■ **Provided data**
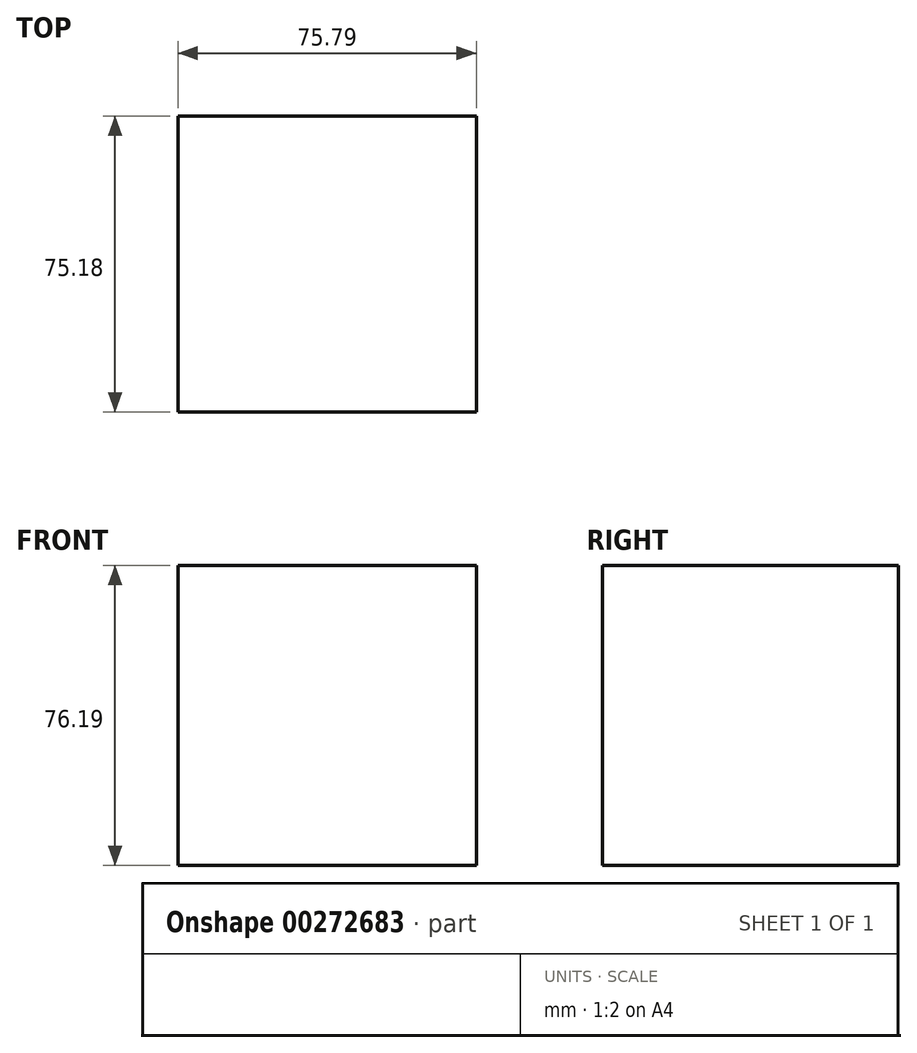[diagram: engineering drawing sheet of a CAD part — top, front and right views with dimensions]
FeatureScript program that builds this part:
annotation { "Feature Type Name" : "Feature", "Feature Type Description" : "" }
export const myFeature = defineFeature(function(context is Context, id is Id, definition is map)
    precondition{}
    {
        {
            var Q0;
            Q0=qCreatedBy(makeId("Front.planeOp"),FACE);
            var sketch = newSketch(context, id + "F0", { "sketchPlane" : qUnion([Q0])});
            skLineSegment(sketch, "E0", {"start": v(0, 0) * mm, "end": v(-75.8, 0) * mm});
            skLineSegment(sketch, "E1", {"start": v(-75.8, 0) * mm, "end": v(-75.8, 76.2) * mm});
            skLineSegment(sketch, "E2", {"start": v(-75.8, 76.2) * mm, "end": v(0, 76.2) * mm});
            skLineSegment(sketch, "E3", {"start": v(0, 76.2) * mm, "end": v(0, 0) * mm});
            skLineSegment(sketch, "E4", {"start": v(0, 0) * mm, "end": v(-37.9, 0) * mm});
            skLineSegment(sketch, "E5", {"start": v(-37.9, 0) * mm, "end": v(-37.9, 35.33) * mm});
            skLineSegment(sketch, "E6", {"start": v(-37.9, 35.33) * mm, "end": v(0, 35.33) * mm});
            skSolve(sketch);
        }
        {
            var Q0;
            Q0 = qSketchRegion(id + "F0", true);
            extrude(context, id + "F1", {"entities" : qUnion([Q0]), "depth" : 75.18 * mm});
        }
    });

■ **What is expected**
Give the data above as a numbered list with one line per item, skipping blank lines and leaving out the pictures.

■ **Output of the exercise**
1. [diagram: engineering drawing sheet of a CAD part — top, front and right views with dimensions]
2. FeatureScript program that builds this part:
3. annotation { "Feature Type Name" : "Feature", "Feature Type Description" : "" }
4. export const myFeature = defineFeature(function(context is Context, id is Id, definition is map)
5.     precondition{}
6.     {
7.         {
8.             var Q0;
9.             Q0=qCreatedBy(makeId("Front.planeOp"),FACE);
10.             var sketch = newSketch(context, id + "F0", { "sketchPlane" : qUnion([Q0])});
11.             skLineSegment(sketch, "E0", {"start": v(0, 0) * mm, "end": v(-75.8, 0) * mm});
12.             skLineSegment(sketch, "E1", {"start": v(-75.8, 0) * mm, "end": v(-75.8, 76.2) * mm});
13.             skLineSegment(sketch, "E2", {"start": v(-75.8, 76.2) * mm, "end": v(0, 76.2) * mm});
14.             skLineSegment(sketch, "E3", {"start": v(0, 76.2) * mm, "end": v(0, 0) * mm});
15.             skLineSegment(sketch, "E4", {"start": v(0, 0) * mm, "end": v(-37.9, 0) * mm});
16.             skLineSegment(sketch, "E5", {"start": v(-37.9, 0) * mm, "end": v(-37.9, 35.33) * mm});
17.             skLineSegment(sketch, "E6", {"start": v(-37.9, 35.33) * mm, "end": v(0, 35.33) * mm});
18.             skSolve(sketch);
19.         }
20.         {
21.             var Q0;
22.             Q0 = qSketchRegion(id + "F0", true);
23.             extrude(context, id + "F1", {"entities" : qUnion([Q0]), "depth" : 75.18 * mm});
24.         }
25.     });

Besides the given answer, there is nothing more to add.